### Directive:
Reproduce the passage on Ben Hecht's Scarface screenplay from "I came by his" to "the damn thing'.", swapping "highball" for "cocktail".

··· Article

I came by his home the next day ... 'I've got an idea. I'm going to finish this damn thing tomorrow', Ben told me. 'Ben—for God's sake!', I said. 'Can't you slow down a little? Hughes isn't interested in you setting some sort of a speed record for writing!'
But it was as if young Hayward had set out to flag down an army tank. Nothing stopped Hecht. On the night of the ninth day, Hayward arrived with his daily payment from Hughes, to find Hecht lounging in a chair, enjoying a highball.
Hecht waved at his stack of manuscript. 'Done', he announced. 'Finished the damn thing'.
Nine thousand dollars – for the screenplay of Scarface? sighed Hayward. ... Hughes was tickled with Ben's script; he showed it to Howard Hawks. Hawks loved it, and then they picked up this wonderful young actor from New York, Paul Muni, to play the lead. The picture went out and cleaned up – made a bundle for Hughes ... And if old Ben really outsmarted himself on that one ... he didn't care. He was on to something else. Ben was always on to something else."[34]
For his next film, Twentieth Century, he wrote the screenplay in collaboration with Charles MacArthur as an adaptation of their original play from 1932. It was directed by Howard Hawks, and starred John Barrymore and Carole Lombard. It is a comedy about a Broadway producer who was losing his leading lady to the seductive Hollywood film industry, and will do anything to win her back.

······
··· Dataset entries

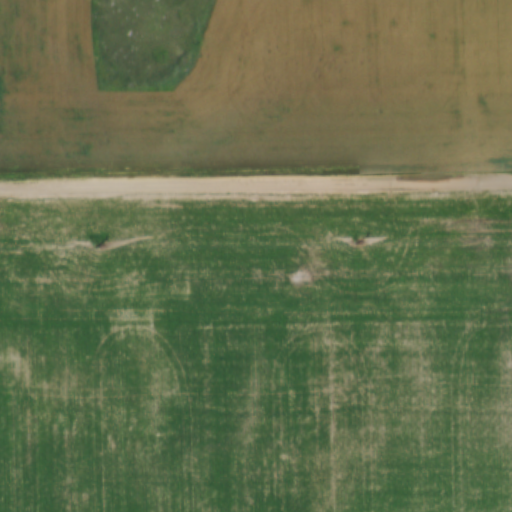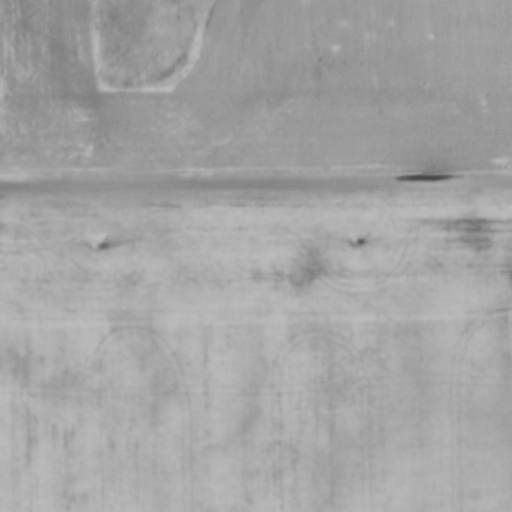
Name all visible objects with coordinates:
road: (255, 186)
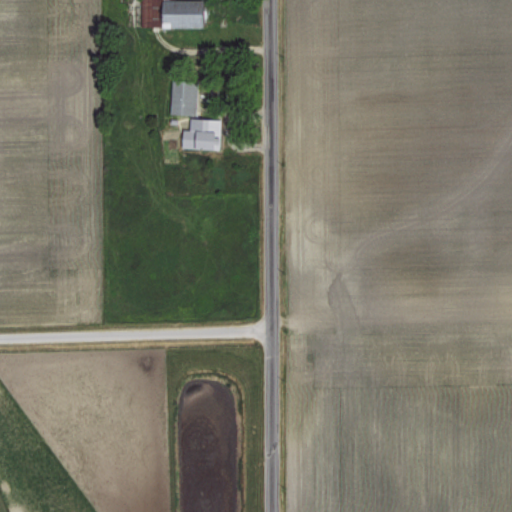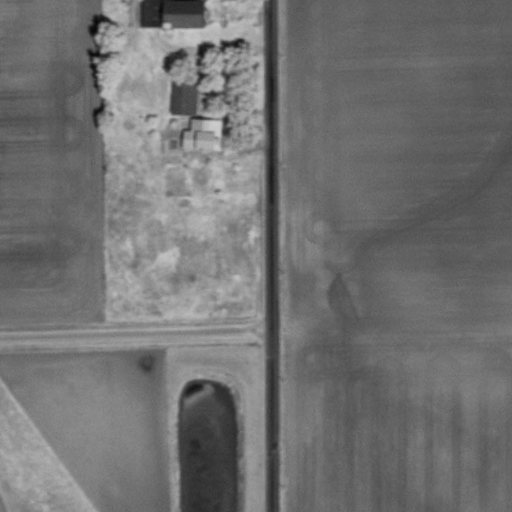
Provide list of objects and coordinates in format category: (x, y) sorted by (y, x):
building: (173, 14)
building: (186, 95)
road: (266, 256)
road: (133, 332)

······

### The solution:
I came by his home the next day ... 'I've got an idea. I'm going to finish this damn thing tomorrow', Ben told me. 'Ben—for God's sake!', I said. 'Can't you slow down a little? Hughes isn't interested in you setting some sort of a speed record for writing!'
But it was as if young Hayward had set out to flag down an army tank. Nothing stopped Hecht. On the night of the ninth day, Hayward arrived with his daily payment from Hughes, to find Hecht lounging in a chair, enjoying a cocktail.
Hecht waved at his stack of manuscript. 'Done', he announced. 'Finished the damn thing'.